> _WHAT YOU WILL DO_: Nothing but the lines from the one with "fx_px: 3059" through the final line of the entries below should be written out, each exactly as given.

══ RECORDED DATA ══

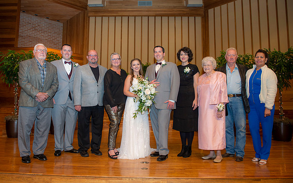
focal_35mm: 26
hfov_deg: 69.7
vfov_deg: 47.1
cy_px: 89
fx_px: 210
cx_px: 138
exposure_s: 1/200
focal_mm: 24
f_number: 3.5
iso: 800
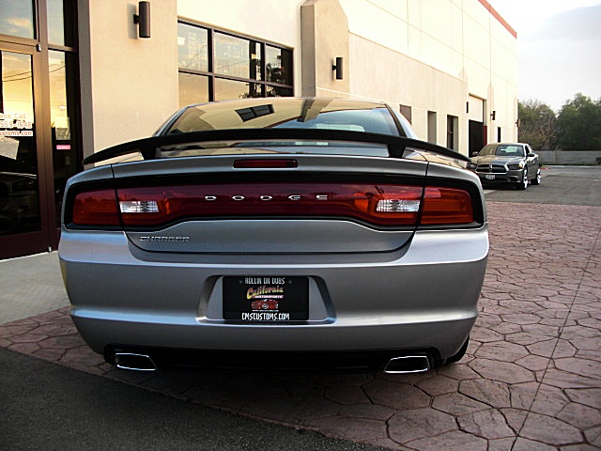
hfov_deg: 51.4
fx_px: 625
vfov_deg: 39.7
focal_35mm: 36
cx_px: 300
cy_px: 226
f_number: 2.8
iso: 100
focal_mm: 6.3
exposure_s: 1/100
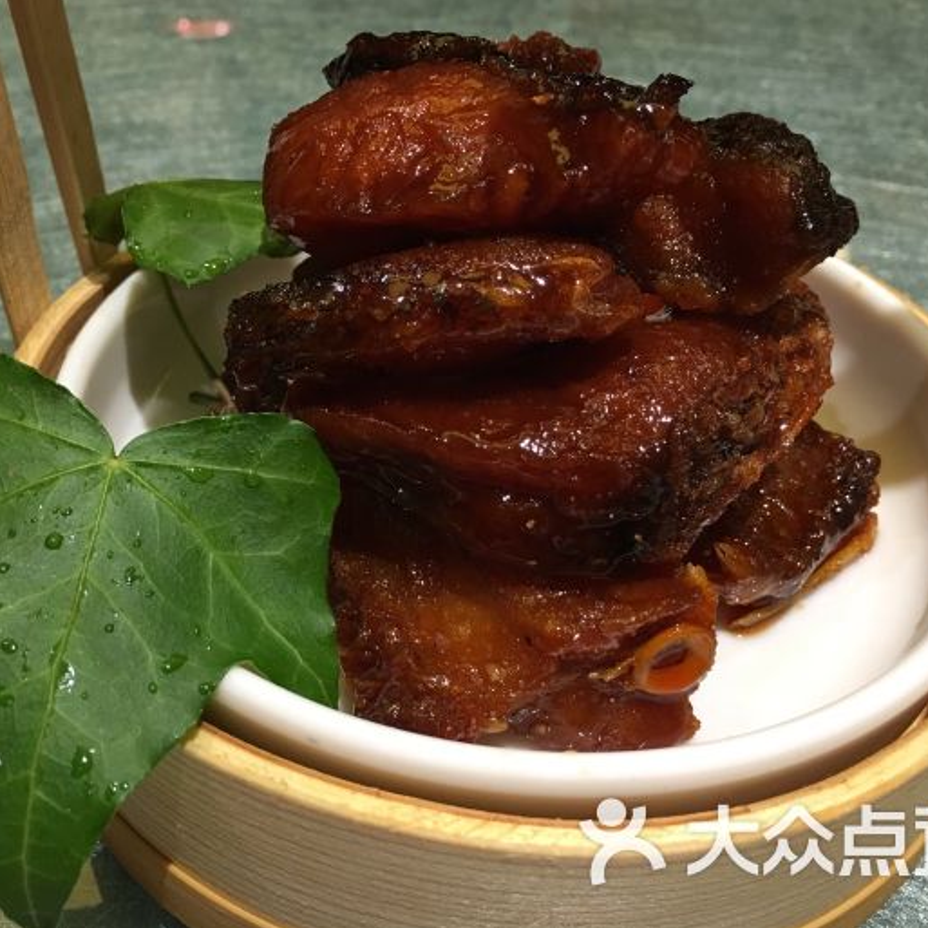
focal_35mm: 35
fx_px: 1062
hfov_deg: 47.1
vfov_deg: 47.2
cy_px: 460
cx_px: 400
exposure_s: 1/17
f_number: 2.2
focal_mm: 4.15
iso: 64
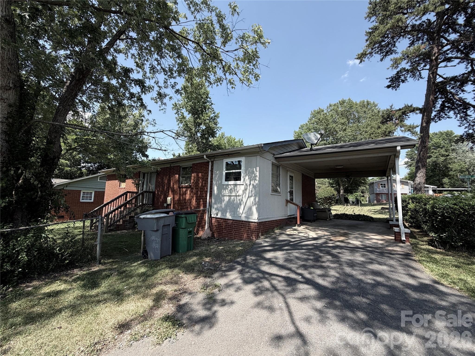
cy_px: 178
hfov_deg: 102.1
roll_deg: -2.0
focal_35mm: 14
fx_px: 192
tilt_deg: +8.0
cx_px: 238
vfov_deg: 85.7
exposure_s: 1/631
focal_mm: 2.22
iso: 40
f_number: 2.2
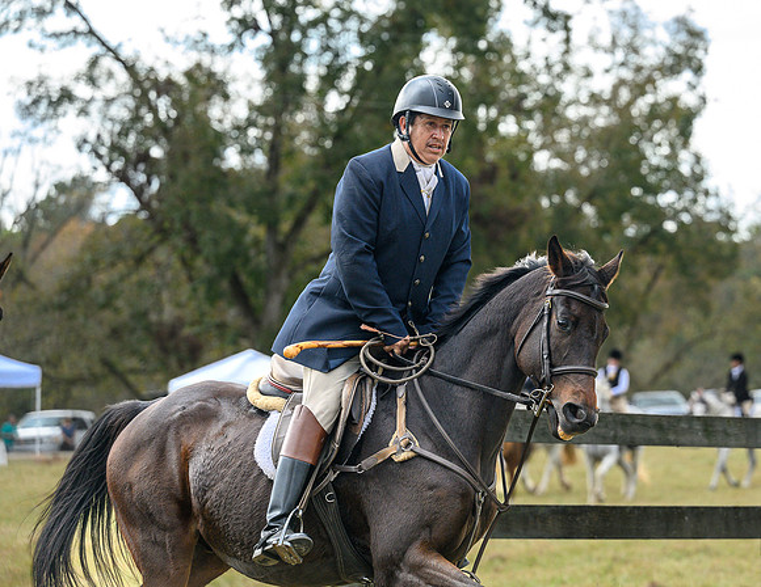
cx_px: 498
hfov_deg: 14.2
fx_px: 3059
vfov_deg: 11.0
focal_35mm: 138
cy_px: 237
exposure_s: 1/1000
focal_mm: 104
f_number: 3.5
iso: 640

═══

> _RESPONSE BELOW_:
fx_px: 3059
vfov_deg: 11.0
focal_35mm: 138
cy_px: 237
exposure_s: 1/1000
focal_mm: 104
f_number: 3.5
iso: 640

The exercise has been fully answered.